L’indomani della “fellonia” della casa reale e del governo Badoglio. È il
momento più difficile della storia nazionale unitaria: il territorio italiano,
dopo lo sbarco alleato in Sicilia, quello in Calabria e quello a Salerno -che
avviene lo stesso 9 settembre- è diventato una delle aree di guerra in cui le
truppe anglo-americane e quelle tedesche si affrontano direttamente. L'annuncio
dell'armistizio, il giorno 8, non è stato preparato in alcun modo e le forze
armate italiane si trovano completamente allo sbando.
È la scelta più
difficile, i partiti si sono appena ricostruiti dopo venti anni di dittatura.
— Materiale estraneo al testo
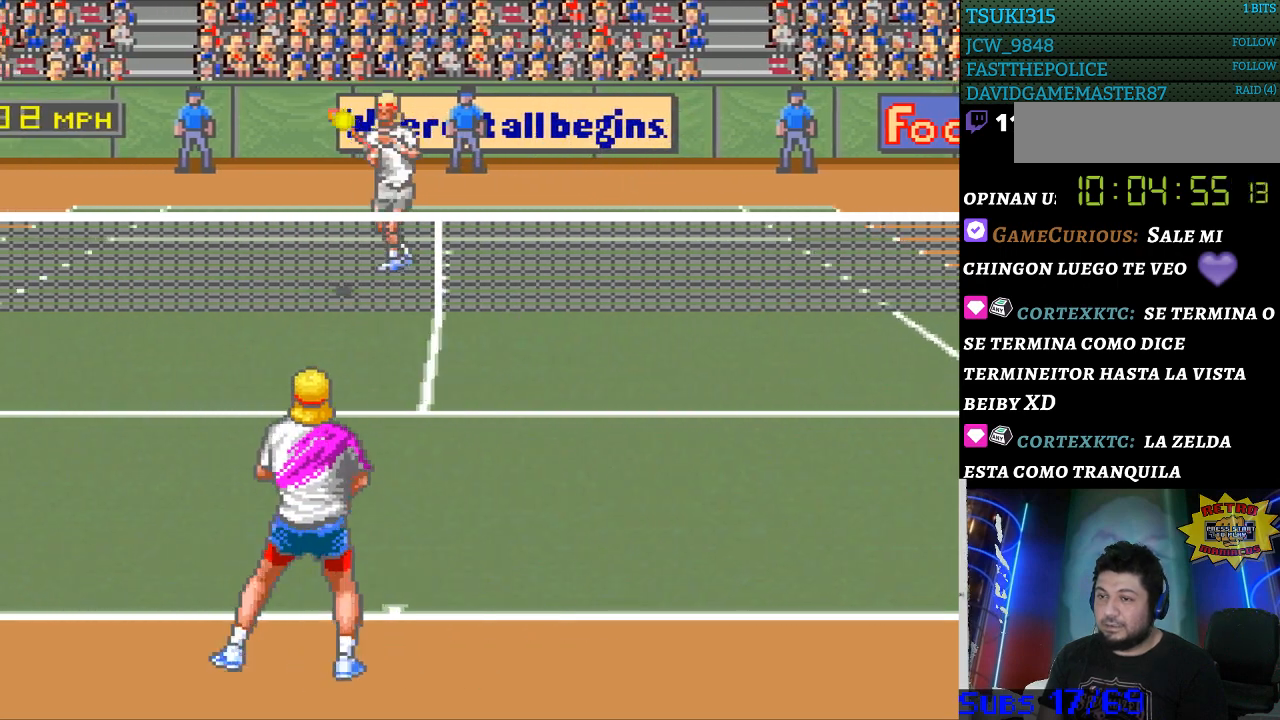
{"buttons": [], "events": [[100, "DPAD_LEFT", "down"], [467, "DPAD_LEFT", "up"]]}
Eppure si trova la forza di proclamarsi rappresentanza e guida dell’intero
popolo italiano.
La
costituzione del CLN Il CLN unisce in un unico organismo i diversi partiti
dell'antifascismo storico, ognuno con un suo rappresentante.
Sotto
la presidenza di Ivanoe Bonomi rappresentante di Democrazia del Lavoro antico
socialista riformista e futuro presidente del Consiglio, ci sono esponenti del
Partito Comunista (Mauro Scoccimarro e Giorgio Amendola), del Partito
Socialista Italiano di Unità Proletaria (Pietro Nenni e Giuseppe Romita), del
Partito d'Azione (Ugo La Malfa e Sergio Fenoaltea), della Democrazia Cristiana
(Alcide De Gasperi), della Democrazia del Lavoro (Meuccio Ruini) e del Partito
Liberale (Alessandro Casati). Il Comitato, che fungerà da “direzione politica”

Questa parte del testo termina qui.